Somewhere in Asia travel blog

'The' junction

Piglet from the outhouse

School morning

We just caught the attention of some students

They are running towards us

We're surrounded

Side street market

A couple of kids about to head down to the lake

Housing on the La Nga Lake

An inspirational poster

All covered up

School boys hanging out

We are having coffee with their teacher

Overlooking a small town

Myles checks out the crack

School girls

Bananas!

A funeral precession

Funeral vehicle

Baskets

Jolly fella


Distance:110km

Her thoughts:

I had to show a little piglet out of an outhouse this morning after breakfast. She was hanging out in there, eating this and that. It was one of those outhouses, which look (both inside and out) like a pile of rubble and wood, and you hesitate for a moment before entering. Once I passed through the eroded wooden door that barely stayed together I could tell I was in the right place by the pile of used toilet paper in one corner, a cement squatting toilet in another and the unmistakable smell throughout. I felt compelled to describe this particular toilet, as it was the only toilet in SE Asia so far with it's own, resident pig. We started the day with some sweet coffees, while watching 'the' junction in town. The coffee was strong and sweet enough to jumpstart anyone's day. The sky was overcast, and it was chilly outside, with a strong headwind as we were heading out of town. It felt like a long day already, thoughts of hot, sweet coffee quickly fading into a distant memory. The traffic persisted most of the day, although there were a few silent breaks in between. Riding this road, I was amazed to see how much development there is in Vietnam. You hardly leave the limits of one town before you enter another. With towns come traffic and lots and lots of people, the latter could be good or bad depending on how much time you have left before it gets dark outside.
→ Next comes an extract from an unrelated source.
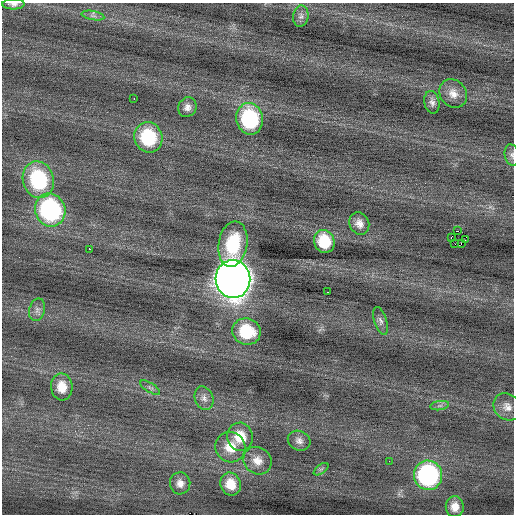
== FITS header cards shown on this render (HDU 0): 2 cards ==
NAXIS1  =                  512 / Axis length
NAXIS2  =                  512 / Axis length

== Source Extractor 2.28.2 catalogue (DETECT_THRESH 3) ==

The terrain was hilly, and the going was slow. We stopped one too many times along the way. By the time we started our final ascent darkness fell. It started to rain. The road got narrow, bumpy and winding. There were trucks, buses, vans, cars and scooters whizzing past us. It was not fun. Then is started to pour. We pulled into a little restaurant, hoping we could spend the night. It turned out to be our little safe haven for the night. The owner of the restaurant, a woman named Huong, was quick to pick up our vibes and asked if we'd like to spend the night in a couple of bamboo chairs in the restaurant; music to our ears. After learning some Vietnamese, the lights were out, and we began to assume a series of different positions in our chairs in hopes of finding a semi-comfortable one. Our sleep was broken into short intervals. We were interrupted by the sounds and lights of frequent trucks going by, vans full of people stopping at the restaurant to use the bathroom, and eventually the cold temperature. Wearing layers of our warmest clothes wasn't quite enough. Again, I thought of the sleeping bag we left behind in Bangkok. Then all of a sudden Huong came downstairs and covered us with a fleece blanket. That is how we spend our 5-year anniversary.

My brain!

Oops left late (More about this later). With 80 million people living in Vietnam it does seem so far like its all towns and villages along the way. One does not know where the towns start or end. We stop at one town to buy fruit from a seller and meet a young man and his mother. He was born in Vietnam but had lived in the USA for 14 years with his immediate family. This was his first time back and he was really enjoying it. At some point we met Sau. Sau spoke pretty good English something he had picked up working as a liaison and aircraft mechanic during the American war. He was probably in his 70s. He asked us if we would like to have coffee and chat for a while before we rode on. It was a nice break before we carried on. We again stopped a little later on for lunch and again later for coffee. Just before our last 30kms, a stomach cried out for food. Just then it started to rain quite heavily and darkness was not far away. As we rode on and darkness settled in the rain started pounding down. We rode uphill continually being passed by trucks, buses, vans, and scooters. We started getting a little concerned about stopping too many times and not staying put in the last town some 30kms back. This is the oops. Just when the nerves felt rather fried we came around a corner that had the dying lights of a resturant. We rode towards it knowing we were not going any further. This is where we met Huong, the proprieter. We ordered a nice sweet coffee, and settled in. She must have picked up on us not wanting to go on further as she asked us quite quickly if we wanted to stay. It was an easy choice. We had to choose between wet, dark, hilly, vehicle-infested road, or not so comfy, cold bamboo chairs. Choice was made. The night was long and cold, but we are now able to understand how many people sleep outside in the cities of Asia with noise, temperatures and uncomfortable beds.